L’inchiesta sull’imprenditore romano è partita lo scorso anno e riguarda il progetto per la costruzione di una delle più grandi centrali idroelettriche del paese, mai realizzata: un appalto da decine di milioni di euro. Gli inquirenti sospettano che nel periodo 2007-2013, Becchetti abbia messo in piedi «un gigantesco schema di riciclaggio» che gli avrebbe fruttato «alcuni milioni di euro». Becchetti avrebbe evaso il fisco per una somma di oltre 5 milioni di euro. Tutti soldi che gli inquirenti sostengono siano stati poi investiti nelle sue altre società in Albania o finiti nei suoi conti bancari.
Su ordine della corte di Tirana è stato sottoposto il sequestro del pacchetto azionario, spalmato su cinque società registrate in Albania (Agon Set, Energia, Cable System, 400Kv, Potere) di cui Becchetti, 49 anni, nipote del “re delle discariche romane” Manlio Cerroni, deteneva il 60 per cento. Agon Set è la proprietaria di Agon Channel. Sotto sequestro tutti i conti correnti intestati a lui e alle sue società. Una vera offensiva della magistratura albanese, insomma. Col patrimonio bloccato, non è escluso che la tv rischi di chiudere a breve.
Becchetti ha cominciato a fare affari in Albania nel 2000 (settore energetico, centrali idroelettriche e trasformazione dei rifiuti, editoria cartacea), poi l’anno scorso ha aperto lì il primo canale televisivo italiano delocalizzato. Nonostante le trasmissioni e le location scelte siano state stroncate da alcuni critici tv, Becchetti ha accumulato una fortuna. Qualcuno pensa infatti che l’inchiesta si tratti di una sorta di ritorsione da parte del governo albanese, dopo la campagna martellante intrapresa da Agon Channel contro il premier laburista Edy Rama, l’ex sindaco di Tirana.

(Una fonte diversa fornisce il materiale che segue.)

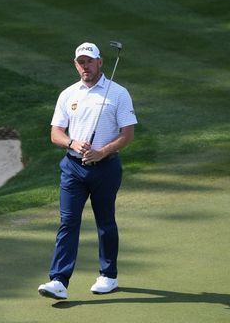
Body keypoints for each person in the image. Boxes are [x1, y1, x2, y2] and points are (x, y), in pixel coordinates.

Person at [38, 42, 137, 300]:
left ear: (99, 63)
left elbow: (128, 134)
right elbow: (55, 133)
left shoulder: (118, 93)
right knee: (68, 222)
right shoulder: (68, 94)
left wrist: (102, 151)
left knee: (105, 222)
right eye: (81, 62)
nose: (85, 66)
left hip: (106, 167)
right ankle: (59, 280)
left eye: (89, 61)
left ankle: (108, 275)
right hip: (73, 167)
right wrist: (73, 143)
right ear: (75, 64)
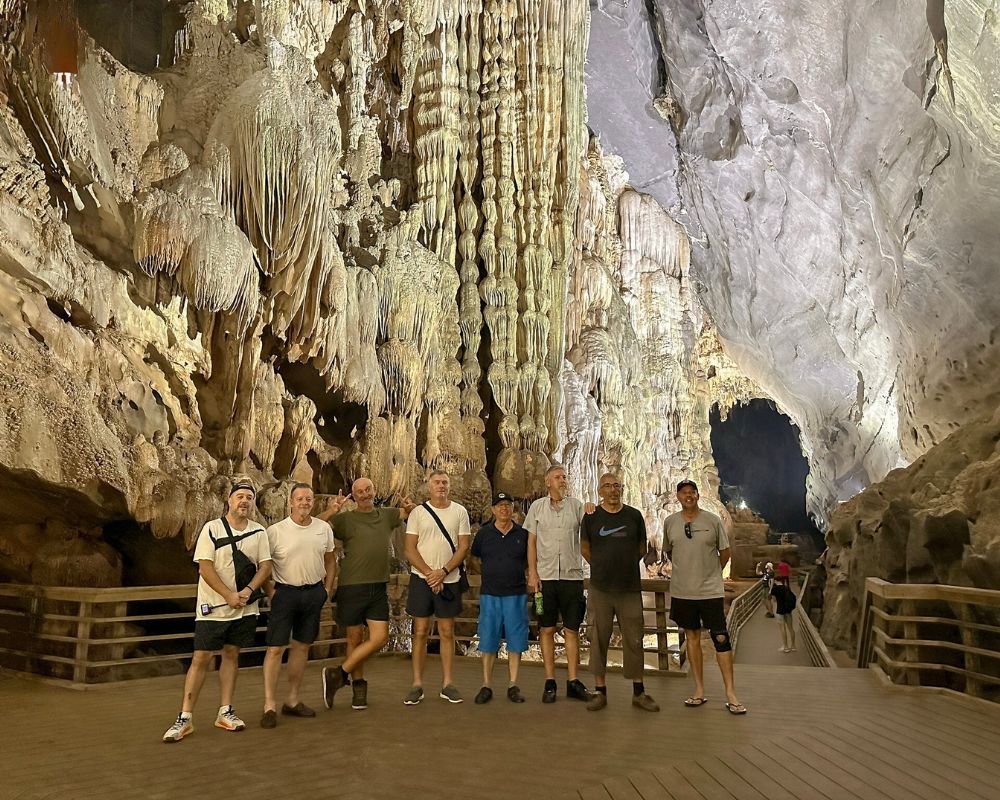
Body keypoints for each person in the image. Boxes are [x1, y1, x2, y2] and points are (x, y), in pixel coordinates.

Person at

Che Becchetti si sia fatto dei nemici in Albania, nonostante gli investimenti milionari, non è un mistero. Le rare volte che va a Tirana (di base sta a Londra dove ha acquistato anche una squadra di calcio di terza serie, il Leyton Orient, ma ha un ufficio anche a Piazza di Spagna), lo fa con una scorta privata di otto persone armate, per il timore di subire un attentato. L’italiano anni fa è stato coinvolto in un processo che riguardava anche Enel-Power e un impianto di energie rinnovabili a Kalivac. Così Becchetti ha ricostruito l’episodio, in una recente intervista al Fatto: «Giuffrida (Luigi, ex ad di Enelpower, ndr) e il suo collaboratore amministrativo, violando il piano previsto in origine, mi informarono di aver ricalcolato una maggiorazione dei costi dell’impianto stimata in 50 milioni di euro. Citai l’Enel in arbitrato. Pochi mesi dopo, Giuffrida e il suo collaboratore vennero arrestati in un’inchiesta definita dai media il vaso di Pandora della corruzione italiana».